Oleh karena itu, untuk dapat menghasilkan pembangunan ekonomi yang sebenar-benarnya dapat dirasakan oleh semua masyarakat, harus ada keberanian dari pemerintah daerah untuk mengubah cara pandang dan strategi pembangunan ekonominya kearah yang lebih sehat dan kompetitif. Kue-kue pembangunan harus dapat dinikmati dan dirasakan oleh semua masyarakat yang menjadi tanggung jawab pemerintah daerah, jangan sampai kue pembangunan hanya milik segelintir kelompok atau golongan tertentu saja yang dekat dengan kekuasan dan mudah mendapatkan akses pembangunan secara gratis.

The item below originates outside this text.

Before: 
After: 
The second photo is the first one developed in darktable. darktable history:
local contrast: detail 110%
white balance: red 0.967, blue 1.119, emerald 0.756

3. Teori-teori Pembangunan Daerah
Pembangunan Daerah
Pembangunan daerah pada hakekatnya adalah upaya terencana untuk meningkatkan kapasitas pemerintahan daerah sehingga tercipta suatu kemampuan yang andal dan profesional dalam :
• memberikan pelayanan kepada masyarakat,
• mengelola sumber daya ekonomi daerah.
Pembangunan daerah juga merupakan upaya untuk memberdayakan masyarakat di seluruh daerah sehingga:
• tercipta suatu lingkungan yang memungkinkan masyarakat
untuk menikmati kualitas kehidupan yang lebih baik, maju,
dan tenteram,
• memperluas pilihan yang dapat dilakukan masyarakat bagi
peningkatan harkat, martabat, dan harga diri.

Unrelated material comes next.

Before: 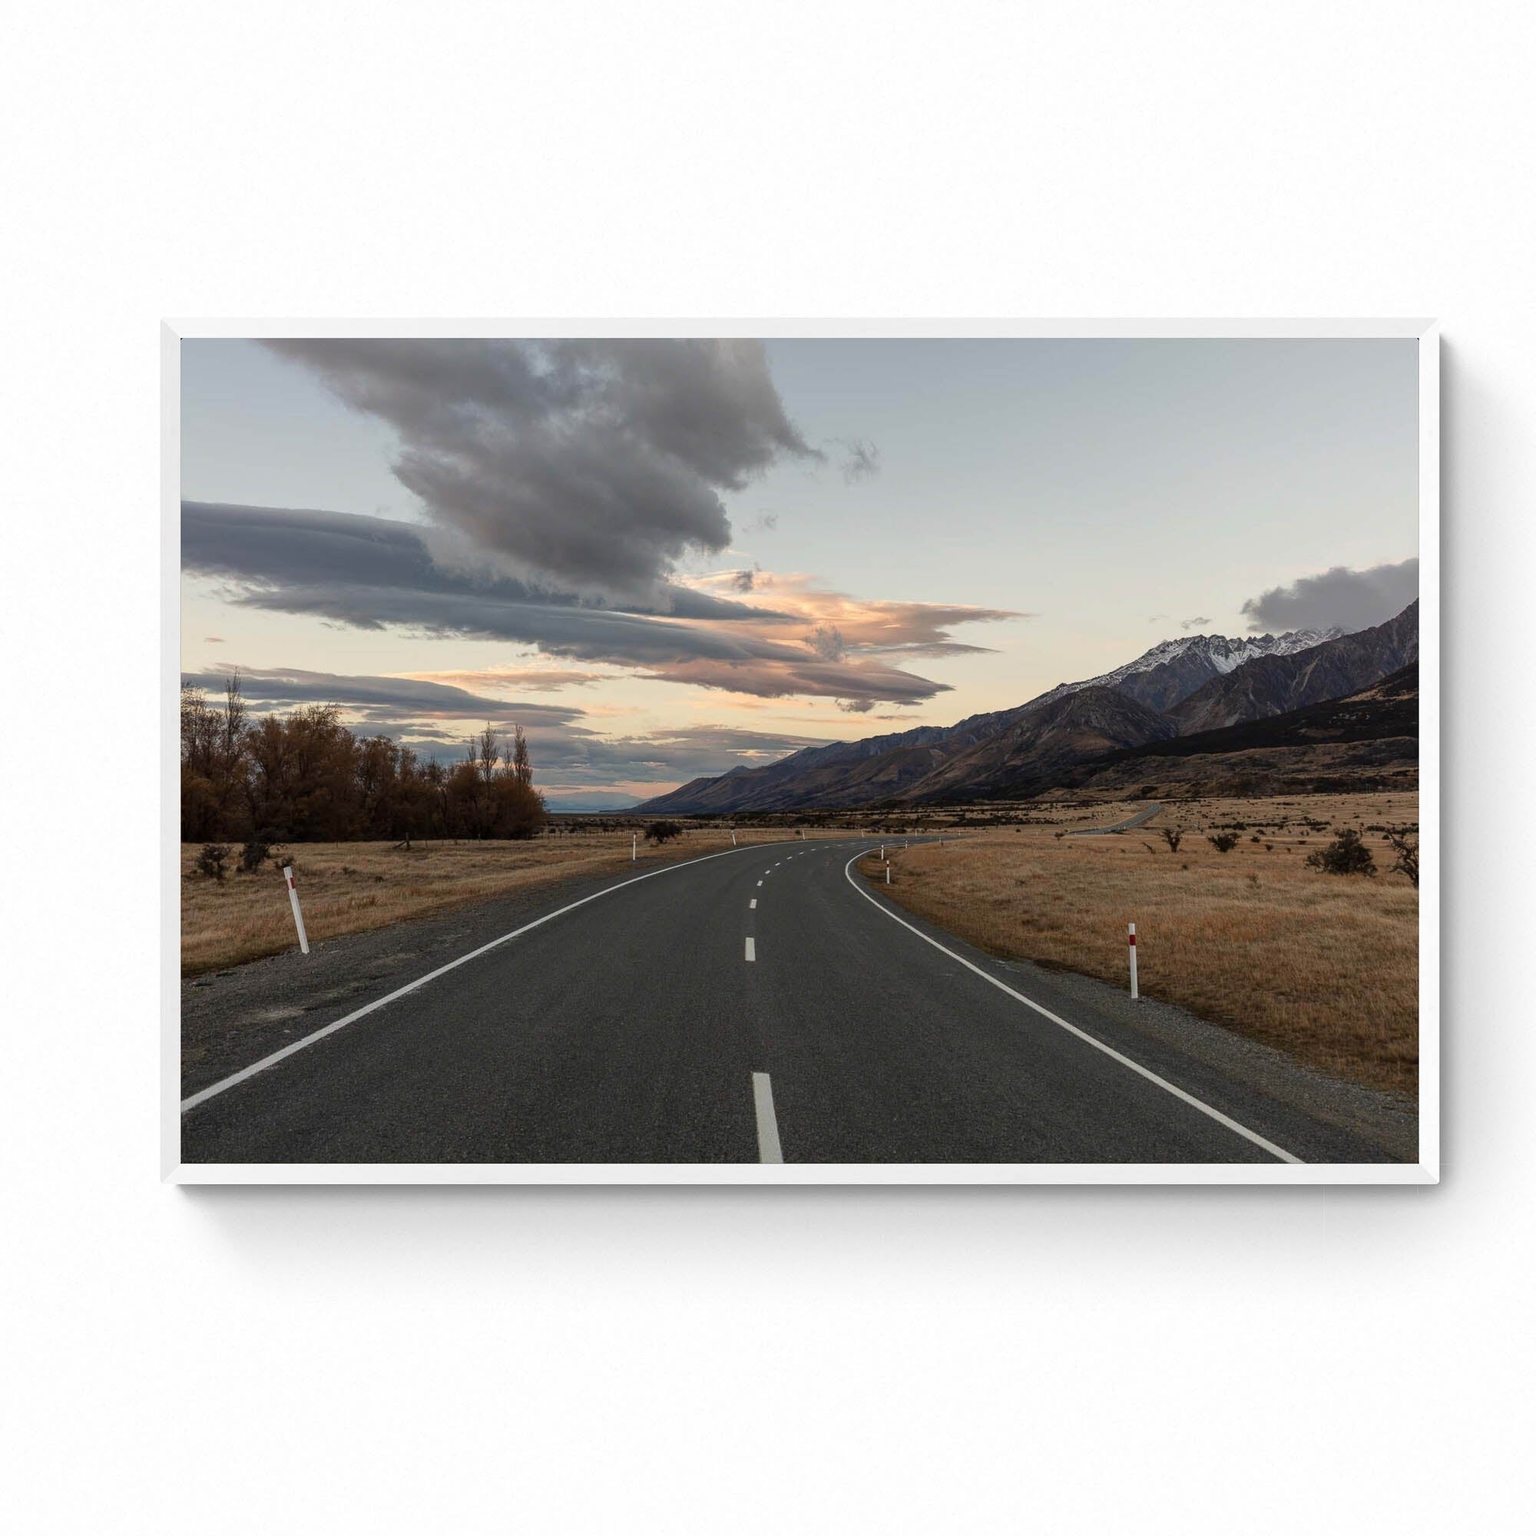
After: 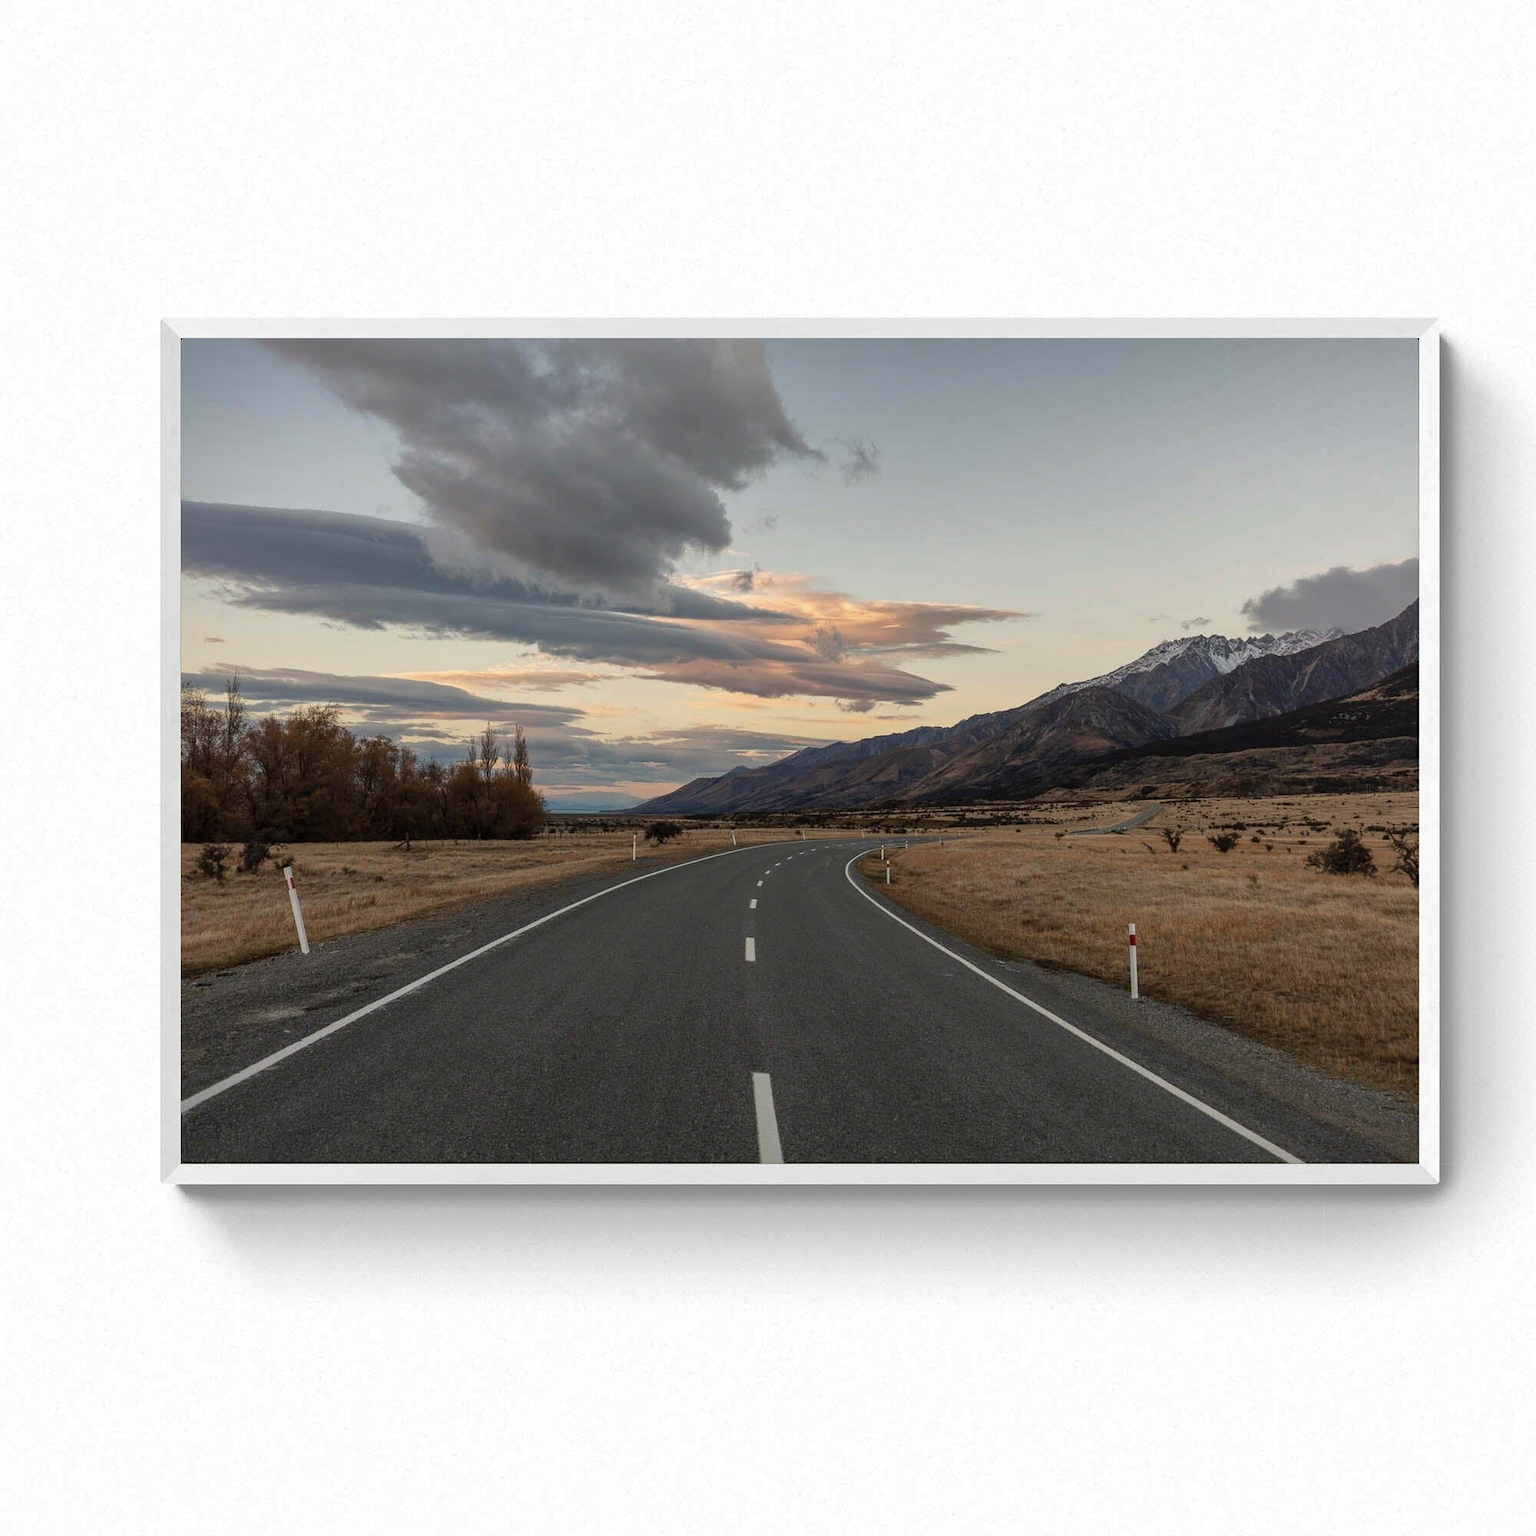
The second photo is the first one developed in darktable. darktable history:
shadows and highlights: shadows 30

Perencanaan Pembangunan Daerah
Perencanaan adalah suatu proses untuk menentukan tindakan masa depan yang tepat melalui serangkaian pilihan-pilihan.
1. Pemilihan tujuan dan kriteria
2. Identifikasi seperangkat alternatif yang konsisten dengan preskripsi dengan pemilihan alternatif yang memungkinkan
3. Arahan tindakan mengenai tujuan yang telah ditentukan
Munculnya gagasan tentang perencanaan pembangunan daerah berawal dari pandangan yang menganggap bahwa perencanaan pembangunan nasional tidak cukup efektif memahami kebutuhan warga Negara yang berdomisili di dalam suatu wilayah administratif dalam rangka pembangunan daerah. Menurut pandangan ini, pembangunan daerah hanya bersifat pembangunan (“oleh pemerintah pusat”) di daerah sehingga masyarakat daerah tidak mampu mengakses pada proses pengambilan keputusan publik untuk menentukan nasib sendiri; dan munculnya kebijakan pemerintah memberikan kewenangan lebih luas kepada penyelenggara pemerintah daerah dalam rangka penerapan kebijakan desentralisasi.
Secara umum perencanaan pembangunan daerah di definisikan sebagai proses dan mekanisme untuk merumuskan rencana jangka panjang, menengah, dan pendek di daerah yang dikaitkan pada kondisi, aspirasi, dan potensi daerah dengan melibatkan peran serta masyarakat dalam rangka menunjang pembangunan nasional. Secara praktis perencanaan pembangunan daerah di definisikan sebagai suatu usaha yang sistematis dari berbagai pelaku (aktor), baik umum (publik), atau pemerintah, swasta maupun kelompok masyarakat lain pada tingkatan yang berbeda untuk menghadapi saling kebergantungan dan keterkaitan aspek-aspek fisik, sosial-ekonomi, dan aspek-aspek lingkungan lainnya dengan cara : (1) secara terus menerus menganalisis kondisi dan pelaksanaan pembangunan daerah; (2) merumuskan tujuan-tujuan dan kebijakan-kebijakan pambangunan daerah; (3) menyusun konsep strategi-strategi bagi pemecahan masalah (solusi); (4) melaksanakannya dengan menggunakan sumber-sumber daya yang tersedia; dan (5) sehingga peluang-peluang baru untuk meningkatkan kesejahteraan masyarakat daerah dapat di tangkap secara berkelanjutan.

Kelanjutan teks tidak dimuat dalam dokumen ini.